April 20, 2001
The Honorable Charles Grassley
Chairman
Senate Finance Committee
135 Hart Senate Office Building
Washington, DC 20510
Dear Senator Grassley:
The purpose of this letter is to encourage you and the congressional leadership to take a cautious, measured approach to reform of the federal estate tax law.
Specifically, this is to urge rejection of outright repeal in favor of increasing the dollar amount exempted from estate taxes. This will have the effect of protecting small family farms and businesses while avoiding serious consequences for important charitable entities like our educational institutions, both public and private, that depend on private gift support to ensure educational quality. Such an approach would also steer clear of unknown and potentially harmful consequences associated with a radical change in a public policy that, for most of the last century, has had an undeniably salutary effect on developing and maintaining some of our finest eleemosynary institutions. Indeed, educational leaders in other nations today are urging their governments to emulate the incentives for philanthropy found in the current American tax code.

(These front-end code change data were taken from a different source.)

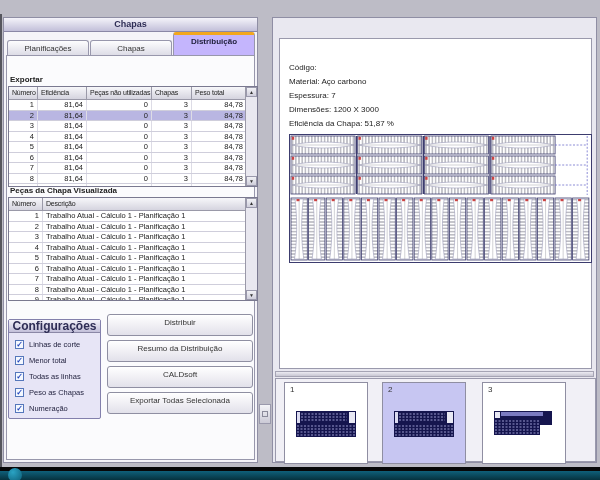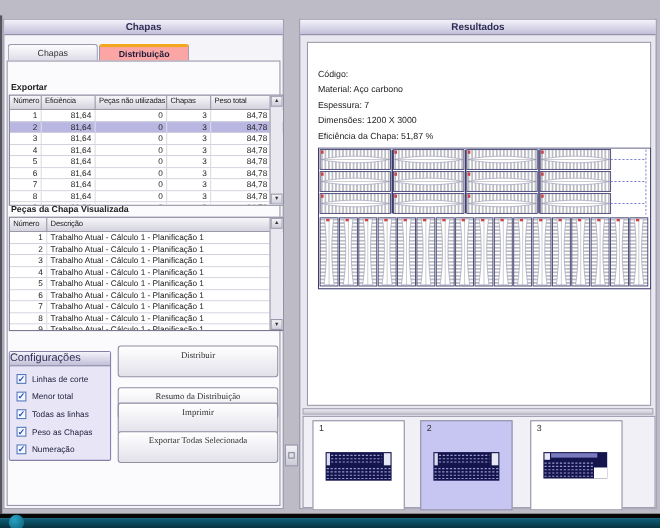--- a/index.html
+++ b/index.html
@@ -253,9 +253,6 @@
     </div>
 
   <div class="panel" style="left:272px;top:17px;width:325px;height:446px;background:#e9e8f0;">
-    <div class="panel-header">
-      <span>Resultados</span>
-    </div>
 
     <div style="position:absolute;left:6px;top:20px;width:313px;height:331px;background:#fff;border:1px solid #9a99ac;">
       <div id="info-lines">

If the United States is to continue as a world leader in higher education, then it must continue to be a world leader in philanthropy. While donors are motivated by many factors, the estate tax law figures prominently in their decisions to donate approximately $3.0 billion to education each year through a combination of outright bequests and deferred charitable gift instruments. The latter have doubled as a percentage of total individual giving during the past two decades and often are highly significant to the success of modern educational fund-raising campaigns.

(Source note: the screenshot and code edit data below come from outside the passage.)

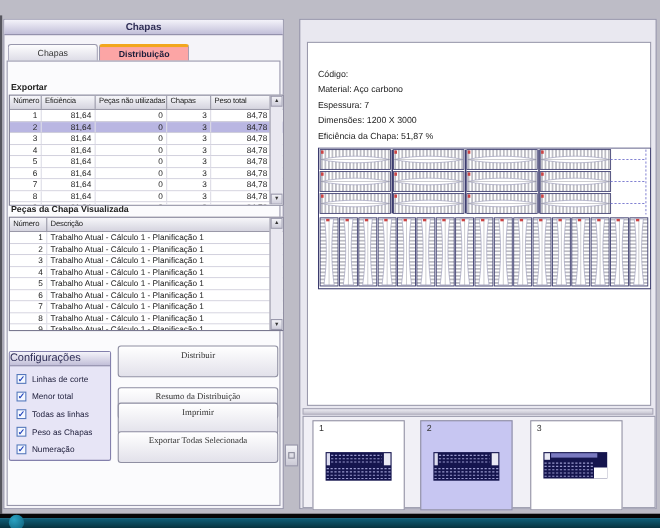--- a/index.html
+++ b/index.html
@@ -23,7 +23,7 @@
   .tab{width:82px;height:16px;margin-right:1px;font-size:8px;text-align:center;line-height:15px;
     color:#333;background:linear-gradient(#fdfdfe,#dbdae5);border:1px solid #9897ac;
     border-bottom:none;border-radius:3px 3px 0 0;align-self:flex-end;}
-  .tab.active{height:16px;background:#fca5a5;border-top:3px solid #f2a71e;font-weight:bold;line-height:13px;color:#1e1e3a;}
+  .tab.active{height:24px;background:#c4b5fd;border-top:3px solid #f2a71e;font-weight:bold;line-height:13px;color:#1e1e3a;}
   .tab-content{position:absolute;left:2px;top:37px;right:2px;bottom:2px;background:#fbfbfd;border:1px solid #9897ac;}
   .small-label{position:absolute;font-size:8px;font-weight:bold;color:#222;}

Our nation has established an enviable record of success in stimulating private giving to education. The quality of American higher education has been built upon a remarkable partnership of public and private support. As you consider changes to the estate tax law, I urge you to take actions designed to build on that record in this new century. Reforming, not repealing, the federal estate tax program is the most educationally, fiscally, and philanthropically responsible course of action.
Sincerely,
Vance T. Peterson, Ph.D.
President
cc: The Honorable Orrin Hatch
The Honorable Frank Murkowski
The Honorable Don Nickles
The Honorable Phil Gramm
The Honorable Trent Lott
The Honorable James Jeffords
The Honorable Fred Thompson
The Honorable Olympia Snowe
The Honorable Jon Kyl
The Council for Advancement and Support of Education (CASE) is the largest educational association in the world, with 3,200 institutional members in 45 countries. CASE is the leading resource for professional development, information, and standards in the fields of educational fund raising, communications, and alumni relations.